Elena Vássina esteve, mais uma vez, com a equipe do Macunaíma na nossa Semana de Planejamento, partilhando seu olhar como pesquisadora sobre o nosso tema de investigação do semestre: O Desejo Pela Vida – Olhar – Inspirar – Encantar – Caminhar. Uma grande mestra e uma inspiração para nós, professores, coordenação e direção da escola, ela é professora do Curso LETRA da Universidade de São Paulo (USP) e, sem dúvida, uma das mais importantes pesquisadoras de Stanislávski e de seu Sistema. Em sua conversa, ela falou sobre a Verdade, segundo o mestre russo.

A princípio, nesse encontro, realizado de forma remota no dia 28 de junho, Elena Vássina falou sobre os estímulos da criação em teatro da perspectiva do mestre russo. Desse modo, começou citando o próprio Stanislávski, para quem “A criação deve conter alegria. Em que se encontra alegria? Antes de tudo, a alegria está na Verdade. Tenho a convicção de que meu caminho é único, mas, justamente por ser verdadeiro, ele é muito longo.”

Como, segundo Stanislávski, a “alegria está na Verdade”, Elena Vássina construiu um caminho reflexivo para a compreensão da ideia de Verdade para ele. Assim, apontou as especificidades do contexto russo a partir da chamada Era de Prata, que se estendeu do final do século XIX ao início do século XX.

A Era de Prata significou, para as artes, o rompimento com a estética de inspiração realista e o florescer das experimentações de caráter simbolista. Dessa maneira, não por acaso, os experimentos simbolistas de Stanislávski são todos desse período. Além disso, outra característica interessante sobre a Era de Prata é que ela inclui artistas e pensadores muito diversos entre si, muitos dos quais passaram a formar e a informar a concepção de Verdade de Stanislávski.
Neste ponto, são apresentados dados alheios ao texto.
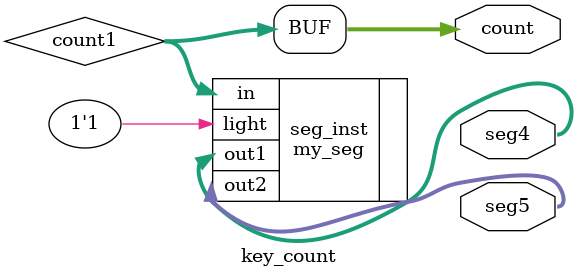
<source format=v>
module key_count(
    output reg [7:0] count,
    output reg [7:0] seg4, seg5
);

    wire [7:0] count1;
    assign count1 = count;

my_seg seg_inst(
    .light(1'b1),
    .in(count1),
    .out1(seg4),
    .out2(seg5)
);

endmodule

</source>
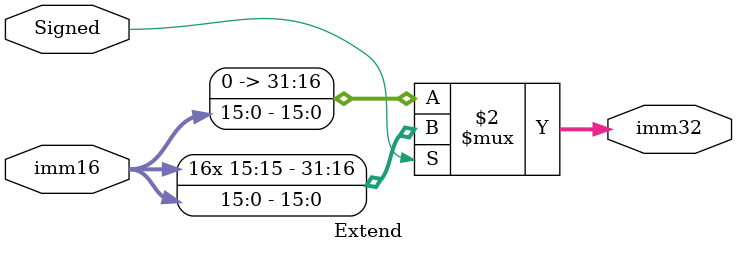
<source format=v>
`timescale 1ns / 1ps
module Extend(
    input [15:0] imm16,
	 input Signed,
    output [31:0] imm32
    );

assign imm32=(Signed==1)?{{16{imm16[15]}},imm16}:{16'b0,imm16};
endmodule

</source>
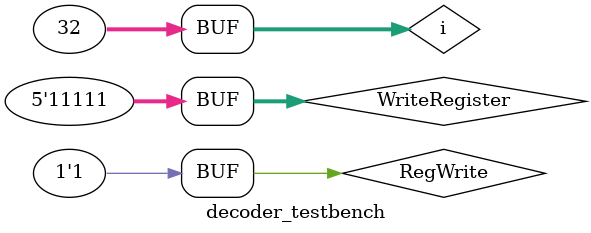
<source format=sv>
module decoder (
   output logic [31:0] regEnable,
   input  logic [4:0]  WriteRegister,
   input  logic        RegWrite
   );

   logic [4:0] wrInv;
   genvar i;
   generate
      for (i = 0; i < 5; i++) begin : WriteRegNots
         not n (wrInv[i], WriteRegister[i]);
      end
   endgenerate

   logic [3:0] enWR;
   and en0 (enWR[0], RegWrite, wrInv[4],         wrInv[3]);
   and en1 (enWR[1], RegWrite, wrInv[4],         WriteRegister[3]);
   and en2 (enWR[2], RegWrite, WriteRegister[4], wrInv[3]);
   and en3 (enWR[3], RegWrite, WriteRegister[4], WriteRegister[3]);

   logic [7:0] wr;
   and wr0 (wr[0], wrInv[2],         wrInv[1],         wrInv[0]);
   and wr1 (wr[1], wrInv[2],         wrInv[1],         WriteRegister[0]);
   and wr2 (wr[2], wrInv[2],         WriteRegister[1], wrInv[0]);
   and wr3 (wr[3], wrInv[2],         WriteRegister[1], WriteRegister[0]);
   and wr4 (wr[4], WriteRegister[2], wrInv[1],         wrInv[0]);
   and wr5 (wr[5], WriteRegister[2], wrInv[1],         WriteRegister[0]);
   and wr6 (wr[6], WriteRegister[2], WriteRegister[1], wrInv[0]);
   and wr7 (wr[7], WriteRegister[2], WriteRegister[1], WriteRegister[0]);
   
   genvar j;
   generate
      for (i = 0; i < 4; i++) begin : regEnables1
         for (j = 0; j < 8; j++) begin : regEnables2
            and (regEnable[8 * i + j], enWR[i], wr[j]);
         end
      end
   endgenerate
endmodule

module decoder_testbench();
   logic [31:0] regEnable;
   logic [4:0]  WriteRegister;
   logic        RegWrite;

   decoder dut (.regEnable, .WriteRegister, .RegWrite);

   integer i;
   initial begin
      RegWrite = 1'b0;
      for (i = 0; i < 32; i++) begin
         WriteRegister = i; #10;
      end
      WriteRegister = 0;
      RegWrite = 1'b1;
      for (i = 0; i < 32; i++) begin
         WriteRegister = i; #10;
      end
   end
endmodule

</source>
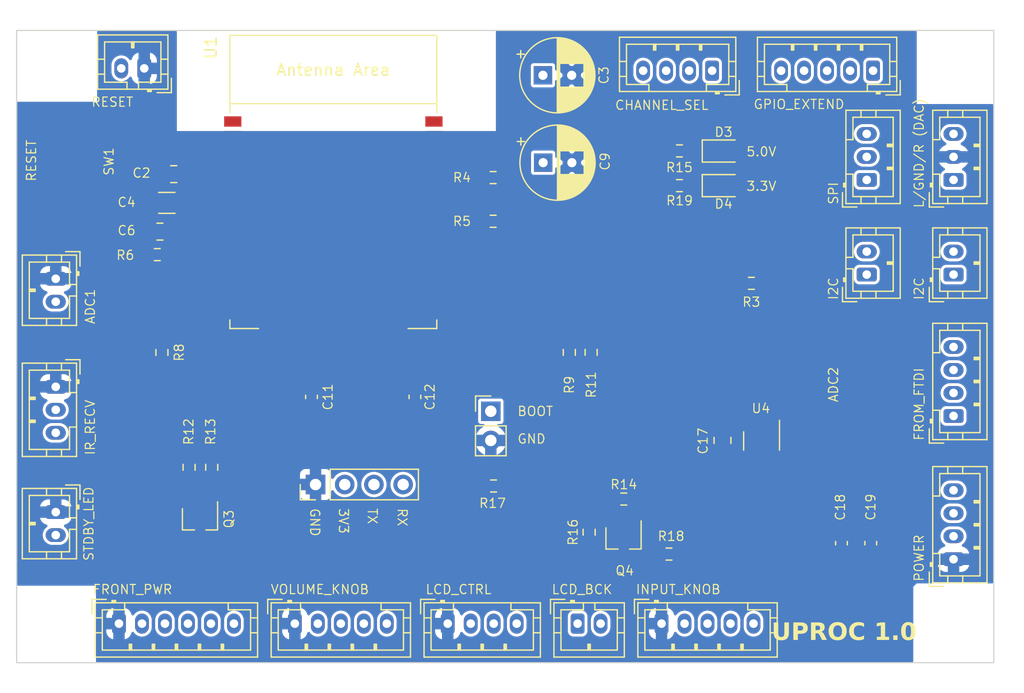
<source format=kicad_pcb>
(kicad_pcb
	(version 20240108)
	(generator "pcbnew")
	(generator_version "8.0")
	(general
		(thickness 1.6)
		(legacy_teardrops no)
	)
	(paper "A4")
	(layers
		(0 "F.Cu" signal)
		(31 "B.Cu" signal)
		(32 "B.Adhes" user "B.Adhesive")
		(33 "F.Adhes" user "F.Adhesive")
		(34 "B.Paste" user)
		(35 "F.Paste" user)
		(36 "B.SilkS" user "B.Silkscreen")
		(37 "F.SilkS" user "F.Silkscreen")
		(38 "B.Mask" user)
		(39 "F.Mask" user)
		(40 "Dwgs.User" user "User.Drawings")
		(41 "Cmts.User" user "User.Comments")
		(42 "Eco1.User" user "User.Eco1")
		(43 "Eco2.User" user "User.Eco2")
		(44 "Edge.Cuts" user)
		(45 "Margin" user)
		(46 "B.CrtYd" user "B.Courtyard")
		(47 "F.CrtYd" user "F.Courtyard")
		(48 "B.Fab" user)
		(49 "F.Fab" user)
		(50 "User.1" user)
		(51 "User.2" user)
		(52 "User.3" user)
		(53 "User.4" user)
		(54 "User.5" user)
		(55 "User.6" user)
		(56 "User.7" user)
		(57 "User.8" user)
		(58 "User.9" user)
	)
	(setup
		(stackup
			(layer "F.SilkS"
				(type "Top Silk Screen")
			)
			(layer "F.Paste"
				(type "Top Solder Paste")
			)
			(layer "F.Mask"
				(type "Top Solder Mask")
				(thickness 0.01)
			)
			(layer "F.Cu"
				(type "copper")
				(thickness 0.035)
			)
			(layer "dielectric 1"
				(type "core")
				(thickness 1.51)
				(material "FR4")
				(epsilon_r 4.5)
				(loss_tangent 0.02)
			)
			(layer "B.Cu"
				(type "copper")
				(thickness 0.035)
			)
			(layer "B.Mask"
				(type "Bottom Solder Mask")
				(thickness 0.01)
			)
			(layer "B.Paste"
				(type "Bottom Solder Paste")
			)
			(layer "B.SilkS"
				(type "Bottom Silk Screen")
			)
			(copper_finish "None")
			(dielectric_constraints no)
		)
		(pad_to_mask_clearance 0)
		(allow_soldermask_bridges_in_footprints no)
		(grid_origin 119.9 106)
		(pcbplotparams
			(layerselection 0x00010fc_ffffffff)
			(plot_on_all_layers_selection 0x0000000_00000000)
			(disableapertmacros no)
			(usegerberextensions no)
			(usegerberattributes yes)
			(usegerberadvancedattributes yes)
			(creategerberjobfile yes)
			(dashed_line_dash_ratio 12.000000)
			(dashed_line_gap_ratio 3.000000)
			(svgprecision 6)
			(plotframeref no)
			(viasonmask no)
			(mode 1)
			(useauxorigin no)
			(hpglpennumber 1)
			(hpglpenspeed 20)
			(hpglpendiameter 15.000000)
			(pdf_front_fp_property_popups yes)
			(pdf_back_fp_property_popups yes)
			(dxfpolygonmode yes)
			(dxfimperialunits yes)
			(dxfusepcbnewfont yes)
			(psnegative no)
			(psa4output no)
			(plotreference yes)
			(plotvalue yes)
			(plotfptext yes)
			(plotinvisibletext no)
			(sketchpadsonfab no)
			(subtractmaskfromsilk no)
			(outputformat 1)
			(mirror no)
			(drillshape 0)
			(scaleselection 1)
			(outputdirectory "./")
		)
	)
	(net 0 "")
	(net 1 "GND")
	(net 2 "3V3")
	(net 3 "SCL")
	(net 4 "SDA")
	(net 5 "5V")
	(net 6 "SDA_5V")
	(net 7 "SCL_5V")
	(net 8 "POWER_LED")
	(net 9 "POWER_BUTTON")
	(net 10 "BACKLIGHT")
	(net 11 "TO_BACKLIGHT")
	(net 12 "TO_POWER_LED")
	(net 13 "VOLUME_BUTTON")
	(net 14 "INPUT_BUTTON")
	(net 15 "Net-(D3-A)")
	(net 16 "Net-(D4-A)")
	(net 17 "Net-(J16-Pin_2)")
	(net 18 "Net-(Q3-B)")
	(net 19 "Net-(Q4-B)")
	(net 20 "RX")
	(net 21 "TX")
	(net 22 "ENABLE")
	(net 23 "VOL_CH1")
	(net 24 "VOL_CH2")
	(net 25 "INPUT_CH1")
	(net 26 "INPUT_CH2")
	(net 27 "FRONT_LED")
	(net 28 "BOOT")
	(net 29 "unconnected-(U1-SHD{slash}SD2-Pad17)")
	(net 30 "unconnected-(U1-SWP{slash}SD3-Pad18)")
	(net 31 "unconnected-(U1-SCS{slash}CMD-Pad19)")
	(net 32 "unconnected-(U1-SCK{slash}CLK-Pad20)")
	(net 33 "unconnected-(U1-SDO{slash}SD0-Pad21)")
	(net 34 "unconnected-(U1-SDI{slash}SD1-Pad22)")
	(net 35 "FROM_POWER_LED")
	(net 36 "unconnected-(U1-NC-Pad32)")
	(net 37 "FROM_BACKLIGHT")
	(net 38 "AGND")
	(net 39 "GPIO_INTA")
	(net 40 "GPIO_INTB")
	(net 41 "GPIO_RESET")
	(net 42 "ADC1")
	(net 43 "IR_RECV")
	(net 44 "SPI_MISO")
	(net 45 "SPI_MOSI")
	(net 46 "SPI_CLK")
	(net 47 "CHANSEL_CS")
	(net 48 "DAC_1")
	(net 49 "DAC_2")
	(footprint "Connector_JST:JST_PH_B6B-PH-K_1x06_P2.00mm_Vertical" (layer "F.Cu") (at 97.8 114.6))
	(footprint "MountingHole:MountingHole_3.2mm_M3" (layer "F.Cu") (at 171.4 115.5))
	(footprint "Capacitor_THT:CP_Radial_D6.3mm_P2.50mm" (layer "F.Cu") (at 134.7 74.5))
	(footprint "Package_TO_SOT_SMD:TSOT-23" (layer "F.Cu") (at 104.87 105.5 -90))
	(footprint "Capacitor_SMD:C_0603_1608Metric_Pad1.08x0.95mm_HandSolder" (layer "F.Cu") (at 114.5475 94.88 -90))
	(footprint "PCM_Espressif:ESP32-WROOM-32E" (layer "F.Cu") (at 116.45 77.93))
	(footprint "MountingHole:MountingHole_3.2mm_M3" (layer "F.Cu") (at 91.4 65.5 90))
	(footprint "Capacitor_SMD:C_0603_1608Metric_Pad1.08x0.95mm_HandSolder" (layer "F.Cu") (at 160.65 107.6 90))
	(footprint "Resistor_SMD:R_0603_1608Metric_Pad0.98x0.95mm_HandSolder" (layer "F.Cu") (at 130.35 75.8 180))
	(footprint "MountingHole:MountingHole_3.2mm_M3" (layer "F.Cu") (at 91.4 115.5 90))
	(footprint "Connector_JST:JST_PH_B5B-PH-K_1x05_P2.00mm_Vertical" (layer "F.Cu") (at 163.4 66.5 180))
	(footprint "Capacitor_SMD:C_0805_2012Metric_Pad1.18x1.45mm_HandSolder" (layer "F.Cu") (at 101.3625 80.5))
	(footprint "Connector_JST:JST_PH_B2B-PH-K_1x02_P2.00mm_Vertical" (layer "F.Cu") (at 100 66.3 180))
	(footprint "Capacitor_SMD:C_1206_3216Metric_Pad1.33x1.80mm_HandSolder" (layer "F.Cu") (at 101.9625 78 180))
	(footprint "Connector_JST:JST_PH_B4B-PH-K_1x04_P2.00mm_Vertical" (layer "F.Cu") (at 170.4 96.5349 90))
	(footprint "Resistor_SMD:R_0603_1608Metric_Pad0.98x0.95mm_HandSolder" (layer "F.Cu") (at 105.87 101 90))
	(footprint "Resistor_SMD:R_0603_1608Metric_Pad0.98x0.95mm_HandSolder" (layer "F.Cu") (at 103.9 101 -90))
	(footprint "LED_SMD:LED_0805_2012Metric_Pad1.15x1.40mm_HandSolder" (layer "F.Cu") (at 150.4 73.49))
	(footprint "Capacitor_THT:CP_Radial_D6.3mm_P2.50mm" (layer "F.Cu") (at 134.6824 66.9))
	(footprint "Resistor_SMD:R_0603_1608Metric_Pad0.98x0.95mm_HandSolder" (layer "F.Cu") (at 101.1325 82.5))
	(footprint "Capacitor_SMD:C_0805_2012Metric_Pad1.18x1.45mm_HandSolder" (layer "F.Cu") (at 150.3 98.6625 90))
	(footprint "Connector_PinHeader_2.54mm:PinHeader_1x04_P2.54mm_Vertical" (layer "F.Cu") (at 114.9 102.5 90))
	(footprint "Package_TO_SOT_SMD:SOT-23-6" (layer "F.Cu") (at 153.7 98.7125 -90))
	(footprint "Resistor_SMD:R_0603_1608Metric_Pad0.98x0.95mm_HandSolder" (layer "F.Cu") (at 138.7 106.648 90))
	(footprint "Capacitor_SMD:C_0805_2012Metric_Pad1.18x1.45mm_HandSolder" (layer "F.Cu") (at 102.5625 75.5 180))
	(footprint "Resistor_SMD:R_0603_1608Metric_Pad0.98x0.95mm_HandSolder" (layer "F.Cu") (at 130.35 79.6 180))
	(footprint "Resistor_SMD:R_0603_1608Metric_Pad0.98x0.95mm_HandSolder"
		(layer "F.Cu")
		(uuid "65904bb2-de14-44e0-a1d5-97f6c2c65ecd")
		(at 130.3875 102.6275)
		(descr
... [315099 chars truncated]
</source>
Referências do mestre russo

A Era de Prata russa também se define como um momento muito importante para certas transformações estéticas e filosóficas. A saber, uma de suas marcar é a busca espiritual e sua aproximação com a filosofia, o que se reflete na literatura, na música, no teatro etc. No que diz respeito a Stanislávski, é nesse período que ele começou a desenvolver o seu Sistema.

Nesse mesmo sentido, outras referências da busca espiritual da época de Stanislávski, segundo Vássina, foram a Teosofia de Elena Blavátskaya e sua conexão com a espiritualidade indiana, bem como a Antroposofia de Rudolf Steiner. Além disso, Stanislávski foi influenciado por Vladímir Solovióv, filósofo místico da Igreja Ortodoxa, e Nikolai Reorikh, fundador da Agni Yoga. Ademais, entre outros citados pela pesquisadora, cabe destacar Tolstói, cujo despertar foi gerado por uma busca profunda da espiritualidade oriental.

Acrescenta-se ainda que, para a comunidade filosófica russa, não há religião superior à Verdade. E há que considerar que, nesse contexto, existem duas concepções ou raízes para o mesmo termo. Assim, a verdade contrária à mentira, e a Verdade, com “v” maiúsculo, divina, espiritual. Stanislávski, aos 26 anos, escreve em seu diário, que “a principal tarefa do ator é encontrar o caminho correto, o caminho mais próximo à verdade e à vida; é necessário saber o que é verdade e o que é vida; é preciso se desenvolver”.  

Alegria e Verdade

Desse modo, Elena Vássina deixa ver que Stanislávski não buscava a verdade da vida cotidiana, mas a Verdade para o desenvolvimento do ator, para o desenvolvimento da consciência do ator como ser humano. Sendo assim, é a descoberta e a percepção dessa Verdade (superior) que está relacionada à alegria. Ou seja, à evolução espiritual para que o ator ou a atriz chegue à inspiração e, assim, à alegria.

“Por isso, o Sistema é uma cultura que se dirige não apenas ao aprimoramento do profissional de teatro, mas do ser humano. E mais, ao infinito aprimoramento do ser humano que se dedica à arte; ao conhecimento do outro, como de si mesmo. Logo, fazem parte do Sistema a autoeducação e a autopercepção, que levam ao despertar da sensibilidade. E a sensibilidade está na forma como nos relacionamos com a vida, a natureza e o mundo”.

Já que, para Stanislávski, a essência da arte é a vida, terminamos com uma citação inspiradora de Tolstói, para quem: “A essência da vida é alegria. A essência de vida, seu objetivo é alegria. Regozije-se com céu, sol, estrelas, capim, árvores, animais e seres humanos. E vigie para que esta alegria não seja perturbada. Se for perturbada, isso significa que você errou em algo. Procure a alegria ao se corrigir.”